Spectral Estimation of Conditional Random Graph Models for Large-Scale Network Data

TL;DR

This paper introduces a spectral-based network statistic and a new Fiedler random graph model that enable scalable, assumption-free analysis and improved edge prediction in large-scale networks.

Contribution

It proposes a novel Laplacian spectrum-based statistic and the Fiedler random graph model for more flexible, tractable network analysis without strong prior assumptions.

Findings

Fiedler random graphs outperform existing models in edge prediction accuracy.

The spectral statistic captures essential network properties without parametric assumptions.

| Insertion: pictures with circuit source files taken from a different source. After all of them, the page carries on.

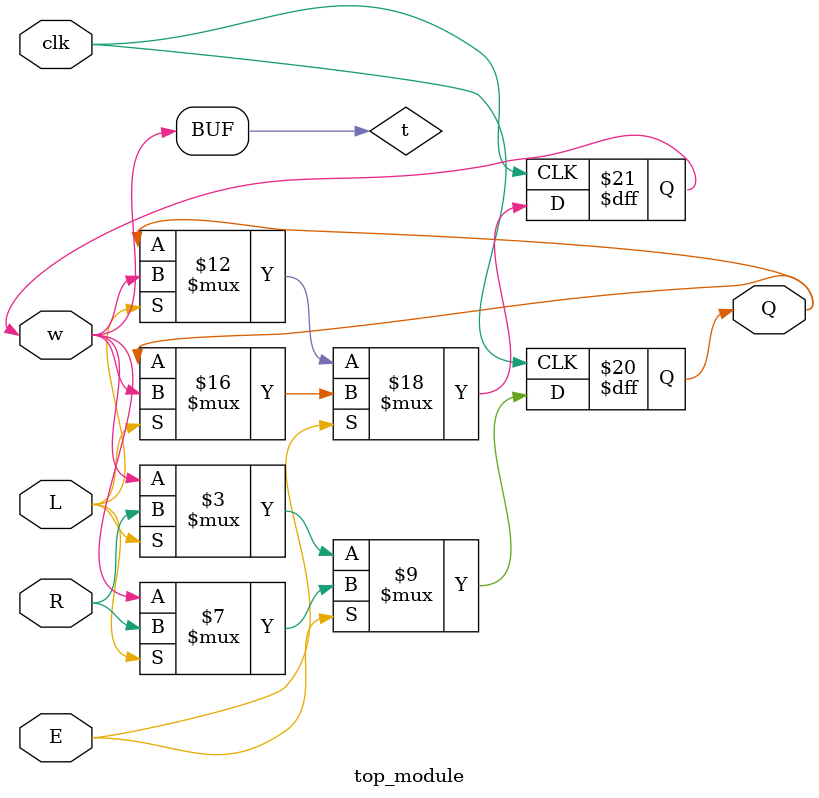
<source format=sv>
module top_module (
    input clk,
    input w,
    input R,
    input E,
    input L,
    output reg Q
);

reg t;

always @(posedge clk) begin
    if (E) begin
        if (L) begin
            Q <= R;
        end else begin
            Q <= t;
            t <= Q;
        end
    end else if (L) begin
        Q <= R;
    end else begin
        Q <= t;
        t <= Q;
    end
end

assign t = w;

endmodule

</source>
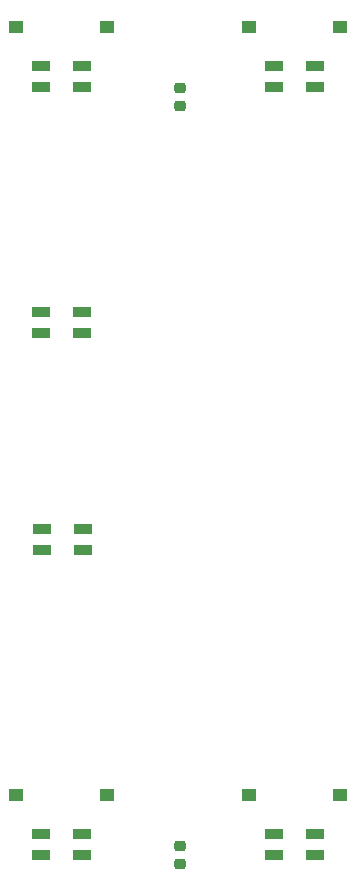
<source format=gbr>
%TF.GenerationSoftware,KiCad,Pcbnew,8.0.8*%
%TF.CreationDate,2025-04-07T16:00:04+02:00*%
%TF.ProjectId,tv25-tbar,74763235-2d74-4626-9172-2e6b69636164,rev?*%
%TF.SameCoordinates,Original*%
%TF.FileFunction,Paste,Top*%
%TF.FilePolarity,Positive*%
%FSLAX46Y46*%
G04 Gerber Fmt 4.6, Leading zero omitted, Abs format (unit mm)*
G04 Created by KiCad (PCBNEW 8.0.8) date 2025-04-07 16:00:04*
%MOMM*%
%LPD*%
G01*
G04 APERTURE LIST*
G04 Aperture macros list*
%AMRoundRect*
0 Rectangle with rounded corners*
0 $1 Rounding radius*
0 $2 $3 $4 $5 $6 $7 $8 $9 X,Y pos of 4 corners*
0 Add a 4 corners polygon primitive as box body*
4,1,4,$2,$3,$4,$5,$6,$7,$8,$9,$2,$3,0*
0 Add four circle primitives for the rounded corners*
1,1,$1+$1,$2,$3*
1,1,$1+$1,$4,$5*
1,1,$1+$1,$6,$7*
1,1,$1+$1,$8,$9*
0 Add four rect primitives between the rounded corners*
20,1,$1+$1,$2,$3,$4,$5,0*
20,1,$1+$1,$4,$5,$6,$7,0*
20,1,$1+$1,$6,$7,$8,$9,0*
20,1,$1+$1,$8,$9,$2,$3,0*%
G04 Aperture macros list end*
%ADD10R,1.250000X1.000000*%
%ADD11RoundRect,0.225000X0.250000X-0.225000X0.250000X0.225000X-0.250000X0.225000X-0.250000X-0.225000X0*%
%ADD12R,1.600000X0.850000*%
G04 APERTURE END LIST*
D10*
%TO.C,SW3*%
X148275000Y-101586668D03*
X156025000Y-101586668D03*
%TD*%
%TO.C,SW1*%
X136325000Y-166586668D03*
X128575000Y-166586668D03*
%TD*%
%TO.C,SW4*%
X148275000Y-166586668D03*
X156025000Y-166586668D03*
%TD*%
D11*
%TO.C,C1*%
X142500000Y-172500000D03*
X142500000Y-170950000D03*
%TD*%
D12*
%TO.C,D5*%
X130700000Y-127500000D03*
X130700000Y-125750000D03*
X134200000Y-125750000D03*
X134200000Y-127500000D03*
%TD*%
%TO.C,D4*%
X153900000Y-171666668D03*
X153900000Y-169916668D03*
X150400000Y-169916668D03*
X150400000Y-171666668D03*
%TD*%
%TO.C,D3*%
X153900000Y-106666668D03*
X153900000Y-104916668D03*
X150400000Y-104916668D03*
X150400000Y-106666668D03*
%TD*%
%TO.C,D1*%
X130700000Y-171666668D03*
X130700000Y-169916668D03*
X134200000Y-169916668D03*
X134200000Y-171666668D03*
%TD*%
%TO.C,D6*%
X130750000Y-145875000D03*
X130750000Y-144125000D03*
X134250000Y-144125000D03*
X134250000Y-145875000D03*
%TD*%
D11*
%TO.C,C2*%
X142500000Y-108275000D03*
X142500000Y-106725000D03*
%TD*%
D10*
%TO.C,SW2*%
X136325000Y-101586668D03*
X128575000Y-101586668D03*
%TD*%
D12*
%TO.C,D2*%
X130700000Y-106666668D03*
X130700000Y-104916668D03*
X134200000Y-104916668D03*
X134200000Y-106666668D03*
%TD*%
M02*

</source>
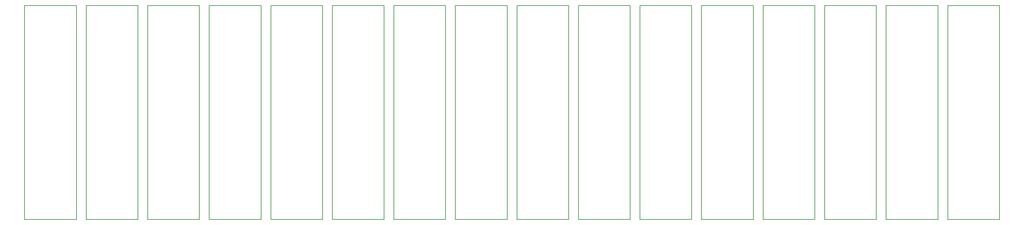
<source format=gbr>
G75*
G70*
%OFA0B0*%
%FSLAX25Y25*%
%IPPOS*%
%LPD*%
%AMOC8*
5,1,8,0,0,1.08239X$1,22.5*
%
%ADD28C,0.00591*%
%ADD37C,0.00394*%
%LPD*%X0000000Y0000000D02*
%LPD*%
G01*
D37*
D28*
X0000000Y0218110D02*
X0000000Y0000000D01*
X0052756Y0218110D02*
X0000000Y0218110D01*
X0052756Y0000000D02*
X0052756Y0218110D01*
X0000000Y0000000D02*
X0052756Y0000000D01*
%LPD*%X0062756Y0000000D02*
%LPD*%
G01*
D37*
D28*
X0062756Y0218110D02*
X0062756Y0000000D01*
X0115512Y0218110D02*
X0062756Y0218110D01*
X0115512Y0000000D02*
X0115512Y0218110D01*
X0062756Y0000000D02*
X0115512Y0000000D01*
%LPD*%X0125512Y0000000D02*
%LPD*%
G01*
D37*
D28*
X0125512Y0218110D02*
X0125512Y0000000D01*
X0178268Y0218110D02*
X0125512Y0218110D01*
X0178268Y0000000D02*
X0178268Y0218110D01*
X0125512Y0000000D02*
X0178268Y0000000D01*
%LPD*%X0188268Y0000000D02*
%LPD*%
G01*
D37*
D28*
X0188268Y0218110D02*
X0188268Y0000000D01*
X0241024Y0218110D02*
X0188268Y0218110D01*
X0241024Y0000000D02*
X0241024Y0218110D01*
X0188268Y0000000D02*
X0241024Y0000000D01*
%LPD*%X0251024Y0000000D02*
%LPD*%
G01*
D37*
D28*
X0251024Y0218110D02*
X0251024Y0000000D01*
X0303780Y0218110D02*
X0251024Y0218110D01*
X0303780Y0000000D02*
X0303780Y0218110D01*
X0251024Y0000000D02*
X0303780Y0000000D01*
%LPD*%X0313780Y0000000D02*
%LPD*%
G01*
D37*
D28*
X0313780Y0218110D02*
X0313780Y0000000D01*
X0366536Y0218110D02*
X0313780Y0218110D01*
X0366536Y0000000D02*
X0366536Y0218110D01*
X0313780Y0000000D02*
X0366536Y0000000D01*
%LPD*%X0376536Y0000000D02*
%LPD*%
G01*
D37*
D28*
X0376536Y0218110D02*
X0376536Y0000000D01*
X0429292Y0218110D02*
X0376536Y0218110D01*
X0429292Y0000000D02*
X0429292Y0218110D01*
X0376536Y0000000D02*
X0429292Y0000000D01*
%LPD*%X0439292Y0000000D02*
%LPD*%
G01*
D37*
D28*
X0439292Y0218110D02*
X0439292Y0000000D01*
X0492048Y0218110D02*
X0439292Y0218110D01*
X0492048Y0000000D02*
X0492048Y0218110D01*
X0439292Y0000000D02*
X0492048Y0000000D01*
%LPD*%X0502048Y0000000D02*
%LPD*%
G01*
D37*
D28*
X0502048Y0218110D02*
X0502048Y0000000D01*
X0554804Y0218110D02*
X0502048Y0218110D01*
X0554804Y0000000D02*
X0554804Y0218110D01*
X0502048Y0000000D02*
X0554804Y0000000D01*
%LPD*%X0564804Y0000000D02*
%LPD*%
G01*
D37*
D28*
X0564804Y0218110D02*
X0564804Y0000000D01*
X0617560Y0218110D02*
X0564804Y0218110D01*
X0617560Y0000000D02*
X0617560Y0218110D01*
X0564804Y0000000D02*
X0617560Y0000000D01*
%LPD*%X0627560Y0000000D02*
%LPD*%
G01*
D37*
D28*
X0627560Y0218110D02*
X0627560Y0000000D01*
X0680316Y0218110D02*
X0627560Y0218110D01*
X0680316Y0000000D02*
X0680316Y0218110D01*
X0627560Y0000000D02*
X0680316Y0000000D01*
%LPD*%X0690316Y0000000D02*
%LPD*%
G01*
D37*
D28*
X0690316Y0218110D02*
X0690316Y0000000D01*
X0743072Y0218110D02*
X0690316Y0218110D01*
X0743072Y0000000D02*
X0743072Y0218110D01*
X0690316Y0000000D02*
X0743072Y0000000D01*
%LPD*%X0753072Y0000000D02*
%LPD*%
G01*
D37*
D28*
X0753072Y0218110D02*
X0753072Y0000000D01*
X0805828Y0218110D02*
X0753072Y0218110D01*
X0805828Y0000000D02*
X0805828Y0218110D01*
X0753072Y0000000D02*
X0805828Y0000000D01*
%LPD*%X0815828Y0000000D02*
%LPD*%
G01*
D37*
D28*
X0815828Y0218110D02*
X0815828Y0000000D01*
X0868584Y0218110D02*
X0815828Y0218110D01*
X0868584Y0000000D02*
X0868584Y0218110D01*
X0815828Y0000000D02*
X0868584Y0000000D01*
%LPD*%X0878584Y0000000D02*
%LPD*%
G01*
D37*
D28*
X0878584Y0218110D02*
X0878584Y0000000D01*
X0931340Y0218110D02*
X0878584Y0218110D01*
X0931340Y0000000D02*
X0931340Y0218110D01*
X0878584Y0000000D02*
X0931340Y0000000D01*
%LPD*%X0941340Y0000000D02*
%LPD*%
G01*
D37*
D28*
X0941340Y0218110D02*
X0941340Y0000000D01*
X0994096Y0218110D02*
X0941340Y0218110D01*
X0994096Y0000000D02*
X0994096Y0218110D01*
X0941340Y0000000D02*
X0994096Y0000000D01*
M02*

</source>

Experimental results demonstrate improved scalability and prediction performance.

Abstract

Generative models for graphs have been typically committed to strong prior assumptions concerning the form of the modeled distributions. Moreover, the vast majority of currently available models are either only suitable for characterizing some particular network properties (such as degree distribution or clustering coefficient), or they are aimed at estimating joint probability distributions, which is often intractable in large-scale networks. In this paper, we first propose a novel network statistic, based on the Laplacian spectrum of graphs, which allows to dispense with any parametric assumption concerning the modeled network properties. Second, we use the defined statistic to develop the Fiedler random graph model, switching the focus from the estimation of joint probability distributions to a more tractable conditional estimation setting. After analyzing the dependence structure characterizing Fiedler random graphs, we evaluate them experimentally in edge prediction over several real-world networks, showing that they allow to reach a much higher prediction accuracy than various alternative statistical models.